Happy 2015! Many of us woke up today ready to take on new resolutions. I personally did not set a resolution but for the past 2 weeks I have admittedly had some pretty terrible eating habits that included dessert with every meal (yes, even breakfast). Every night I claim that tomorrow will be the day I kick this holiday eating funk and since it is a new year I figure now is the time to finally stick to my word!
In the spirit of the New Year many of us opt to ditch bad habits or take on new healthy goals. Thus why the gym is a mad house in January! For many of us, getting in shape is often a major goal at the beginning of the year and running is a wonderful way to reset your body. However, the thought of running can send many of us racing back to the couch or away from the gym. But I am here to share with you some simple ways to get into the running habit.
First of all it is important to remember that nobody picked up their first pair of running shoes and just went out for 3 easy miles. Don’t worry! You have to ease into it. One day of running did not an athlete make! Start nice and slow. Pick an achievable goal. Start at the end of your driveway and run to the first light pole, stop sign, or other landmark. Give yourself a pat on the back. You just went for a run.

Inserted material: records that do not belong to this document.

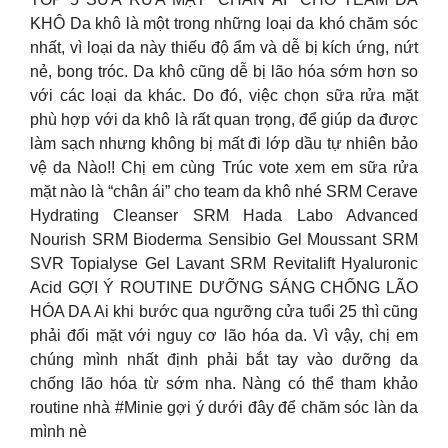
KHÔ Da khô là một trong những loại da khó chăm sóc
nhất, vì loại da này thiếu độ ẩm và dễ bị kích ứng, nứt
nẻ, bong tróc. Da khô cũng dễ bị lão hóa sớm hơn so
với các loại da khác. Do đó, việc chọn sữa rửa mặt
phù hợp với da khô là rất quan trọng, để giúp da được
làm sạch nhưng không bị mất đi lớp dầu tự nhiên bảo
vệ da Nào!! Chị em cùng Trúc vote xem em sữa rửa
mặt nào là “chân ái” cho team da khô nhé SRM Cerave
Hydrating Cleanser SRM Hada Labo Advanced
Nourish SRM Bioderma Sensibio Gel Moussant SRM
SVR Topialyse Gel Lavant SRM Revitalift Hyaluronic
Acid GỢI Ý ROUTINE DƯỠNG SÁNG CHỐNG LÃO
HÓA DA Ai khi bước qua ngưỡng cửa tuổi 25 thì cũng
phải đối mặt với nguy cơ lão hóa da. Vì vậy, chị em
chúng mình nhất định phải bắt tay vào dưỡng da
chống lão hóa từ sớm nha. Nàng có thể tham khảo
routine nhà #Minie gợi ý dưới đây để chăm sóc làn da
mình nè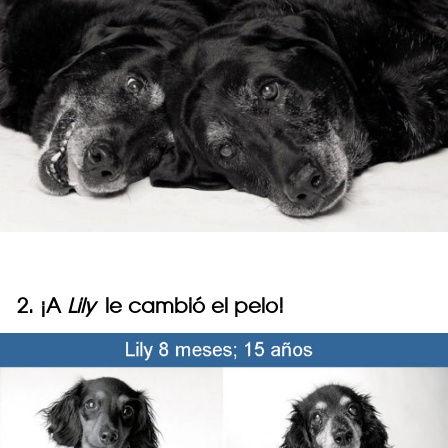
2. ¡A
Lily
le cambió el pelo!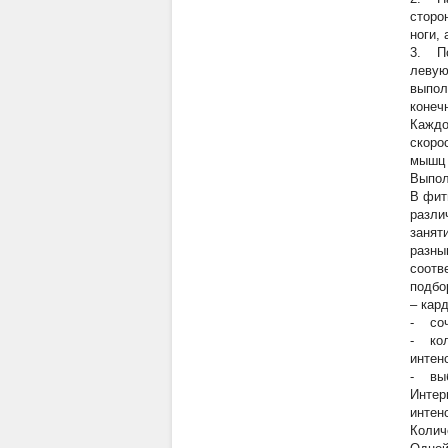
сторо
ноги,
3. По
левую
выпол
конеч
Каждо
скоро
мышц 
Выпол
В фит
разли
занят
разны
соотв
подбо
– кар
-
соче
-
коли
интенс
-
выбо
Интер
интен
Колич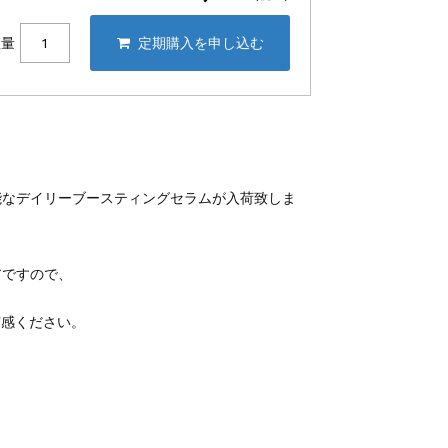
数量
能なデイリーブースティングセラムが入荷致しま
アですので、
実感ください。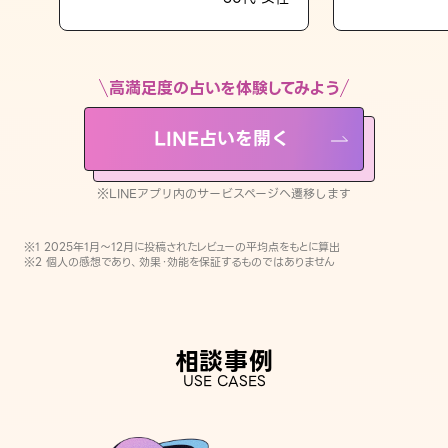
LINE占いを開く
※LINEアプリ内のサービスページへ遷移します
高満足度の占いを体験してみよう
LINE占いを開く
※LINEアプリ内のサービスページへ遷移します
※1 2025年1月〜12月に投稿されたレビューの平均点をもとに算出
※2 個人の感想であり、効果・効能を保証するものではありません
相談事例
USE CASES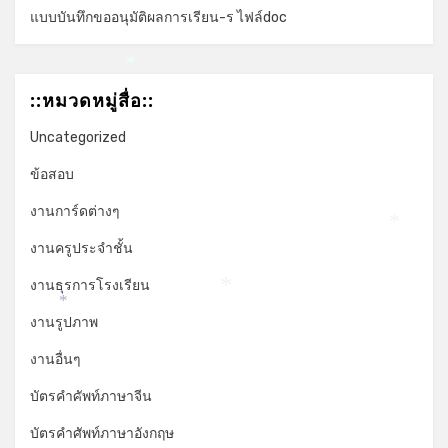
แบบบันทึกขออนุมัติผลการเรียน-ร ไฟล์doc
*
::หมวดหมู่สื่อ::
Uncategorized
ข้อสอบ
งานการ์ดต่างๆ
*
งานครูประจำชั้น
งานธุรการโรงเรียน
*
*
งานรูปภาพ
งานอื่นๆ
บัตรคำศัพท์ภาษาจีน
*
บัตรคำศัพท์ภาษาอังกฤษ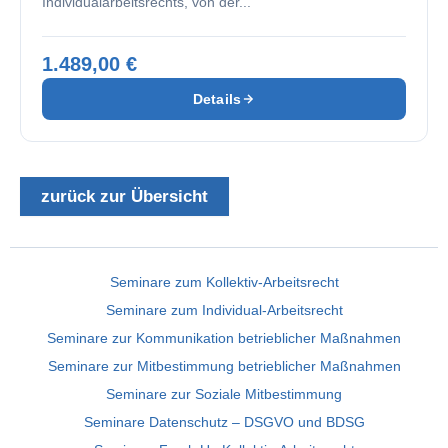
Individualarbeitsrechts, von der...
1.489,00 €
Details
zurück zur Übersicht
Seminare zum Kollektiv-Arbeitsrecht
Seminare zum Individual-Arbeitsrecht
Seminare zur Kommunikation betrieblicher Maßnahmen
Seminare zur Mitbestimmung betrieblicher Maßnahmen
Seminare zur Soziale Mitbestimmung
Seminare Datenschutz – DSGVO und BDSG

Start nice and slow and build up in increments. Once you make it to your first landmark allow yourself to walk. Tomorrow pick somewhere a little further and push yourself to get there. Once you make it to your new goal, go ahead and walk. Slowly build up over time and before you know it you will be running a mile or two or even three!
There is nothing wrong with walking. I repeat: There is nothing wrong with walking. In fact, over the years I have coached many runners who successfully used run/walk programs to finish half and full marathons. There is no rule that says you must run constantly. Pick a time increment. Start with 2 minutes of running and 3 minutes of walking. Over time you can spread those increments out and, if you wish, end up running without walk breaks. But always remember that it is okay to walk.
Accept that you are going to get winded and uncomfortable. Even the most accomplished runner gets winded. Any time you do an aerobic activity your body briefly goes into an anaerobic phase in the first few minutes. That means you are going to feel like your lungs need a break. Give it a few minutes, let your body settle in, and it will go away. But you must also recognize that with any new activity you do and by pushing yourself to a new level, discomfort is inevitable. Relax, breath in and out, and it will go away.
Be your best friend/running coach. When things get rough I talk to myself. Sounds a little Sybil? Seriously, it works! As you struggle with your running it is important to talk to yourself and say the greatest of things. “Good job.” “You are really improving.” “I can’t believe I just did 3 miles.” ” I am amazing!” You will be surprised how much this can lift your spirits and push you forward.
During the Chicago Marathon last year I came across one of my own athletes struggling at mile 18. When she saw me her eyes lit up and she said, “Coach thank goodness. I need your help. I hit a wall.” I chatted with her for a mile and told her that I couldn’t run the rest of the race with her but that she could help herself get to that finish. I told her to be her own best friend and talk to herself like I would. Cheer yourself on. Urge yourself to keep moving forward. It makes a world of difference.
Below are a few hints to help you get started:
Go to a running store and ask an expert to help you find the proper footwear. Getting yourself in the right shoes will help you start off on the right foot (pun intended). Don’t set yourself up for disaster, or an injury, by wearing gear that isn’t appropriate for the sport or your body.
Listen to some music. Throw some headphones on and listen to some good music. It helps you keep a pace and distracts you too. Music can help turn your focus away from how difficult you perceive the activity to be. By changing the focus you might find this to be much easier!
Join a group. There are a ton of running groups all over the place and I think you would be most surprised to see who joins these groups. Most people are hesitant to join because they are concerned that they are “slow.” But more often than not, these groups are full of newbies looking for the same thing you are. We runners are a friendly bunch and when we chose to run as a group we are looking to do just that. No one attends to race. We want some company! Any good running group will divvy its runners up based on pace and have leaders to help you find the right fit.
See out a charity. I am of course biased because I coach for Team Momentum but from my experience charity running is a perfect fit for new runners. You will find lots of other new athletes looking to get some help while fundraising for a great cause. Most charities offer coaching, training plans, group runs and great gear. I for one would be happy to tell you about our program. We have both local and virtual training and offer great run/walk and first time running programs!
Find a great read. One of my favorite running books is “Born to Run” by Christopher McDougall. Many people take away different lessons from this book, such as topics on ultra running and barefoot running. But I personally believe the title sums this read up perfectly. We are all born to run. I didn’t say we are all born to run marathons or to break a six minute mile. However, by nature we are all born to run. With a little patience you can find yourself out on the track, a treadmill, or a trail enjoying your miles.